[Chronique] The Young Gods – « Appear Disappear »

Une vie, est-ce un rêve ? Une réalité orientée ? Une fiction, répondant aux logiques du vivant, révélant le sens des choses dans la construction d’un but, relevant de l’incertain, du flou, voire de l’improbable jeu de rôle dans lequel nous nous débattons avec nos certitudes, avec le regard des autres, avec le monde dans lequel nous existons ? Ce que signifie une vie de travail au sein de systèmes fortement organisés, comment ne pas s’y perdre. Clairvoyance des meurtrissures, des angoisses, des combats, des espoirs et finalement d’une forme de sérénité qui correspond à l’acceptation d’une fin, d’une mort. Qui du fait détermine, pour une infime partie d’esprit, le sens des questionnements, des croyances, des dogmes, des objectifs convoyant dans la fougue créatrice d’une œuvre revendiquée. Cette constellation de guettent comme autant d’éclipses, de fulgurances et de trous noirs fantasmés aspirent toutes idées propres à alimenter de nouvelles hypothèses, portant en leur développement la marque indélébile des précédentes. Matière en fusion dans une constante évolution avec l’envie d’apparaître pour mieux disparaître.

Plus de quatre décennies après leurs premières expérimentations sonores, The Young Gods nous livrent avec Appear Disappear une œuvre magistralement dépouillée. Fidèle à son style, le disque oscille entre hymne brutal et titre plus contemplatif, condensant l’essence du groupe dans une forme resserrée, viscérale et minérale.

Fondé à Fribourg (Suisse) en 1985 autour de Franz Treichler (chant/guitare), Cesare Pizzi (sampler) et Bernard Trontin (batterie)  le trio s’impose dès son premier album éponyme (1987) comme une anomalie fascinante : mariant samplers abrasifs, énergie post-industrielle et une langue française déclamée avec un lyrisme rageur, The Young Gods s’affranchissent des conventions rock. L’influence du trio (notamment sur Nine Inch Nails ou Mike Patton) s’exerce dès la fin des années 1980.

Avec T.V. Sky (1992) et Only Heaven (1995), ils plongent dans un rock indus plus planant, flirtant parfois avec l’ambient et l’électronica. Suivront plusieurs métamorphoses, de Second Nature (2000) à l’inclassable projet In C (2022), relecture du classique minimaliste de Terry Riley, marquant leur constante recherche de réinvention.

Sur ce nouvel opus, The Young Gods renouent avec une écriture plus frontale. Exit les longues nappes psychotropes de Data Mirage Tangram (2019) : ici, le geste est net, brut, tranchant. La batterie martiale de Bernard Trontin, les textures ciselées de Cesare Pizzi et le chant incantatoire de Treichler œuvrent dans une même direction : une densité sonore maîtrisée, tendue vers l’instant présent.

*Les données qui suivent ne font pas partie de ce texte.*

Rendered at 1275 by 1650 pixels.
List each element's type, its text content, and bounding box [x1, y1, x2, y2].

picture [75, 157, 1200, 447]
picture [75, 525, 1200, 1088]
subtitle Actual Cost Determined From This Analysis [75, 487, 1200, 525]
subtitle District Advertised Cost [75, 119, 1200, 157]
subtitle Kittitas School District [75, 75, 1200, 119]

« Un album est toujours comme une capture d’écran d’une époque et de ce que sont les membres du groupe à cette époque, au moment de l’écriture. Ce qui nous pousse à écrire de la musique et des paroles, c’est le besoin de communiquer nos sentiments face à l’époque dans laquelle nous vivons et de partager nos expériences personnelles. Mon écriture a toujours été influencée par ces deux motivations, avec une frontière floue entre elles. Je crois profondément au pouvoir de suggestion que peuvent avoir la musique et les paroles. » explique Franz 

L’une des forces de cet album réside peut-être dans sa sobriété compositionnelle, en cherchant à réduire à l’essentiel, à l’os, à la colonne vertébrale, il donne encore plus de vigueur à leur esthétique. Une musique qui respire, qui frappe avec d’autant plus de force qu’elle refuse de succomber aux artifices.

La production, signée par le groupe lui-même, privilégie une esthétique quasi-monastique, chaque fréquence trouvant sa place dans un équilibre austère, mais somptueux. Le disque évoque une cathédrale de métal et de silence, construite pour accueillir l’écho d’une rage contenue.

Appear Disappear, grince, bouscule les habitudes, réécrit sa propre mythologie. C’est sûrement là sa plus grande pertinence. Dans un monde saturé de signaux, de vitesse et d’artifice, The Young Gods opposent une forme d’ascèse sonore. Ils interrogent, à travers leurs textures, leurs chansons, ce que signifie encore « apparaître » ou « disparaître » dans une ère numérique terriblement volubile.

Avec Appear Disappear, The Young Gods offrent une œuvre lucide et âpre, d’une grande cohérence artistique. Ils continuent, envers et contre tout, de sculpter la pierre angulaire d’un style reconnaissable en une fraction de seconde avec rigueur, pertinence, et une étonnante fraîcheur, malgré les années.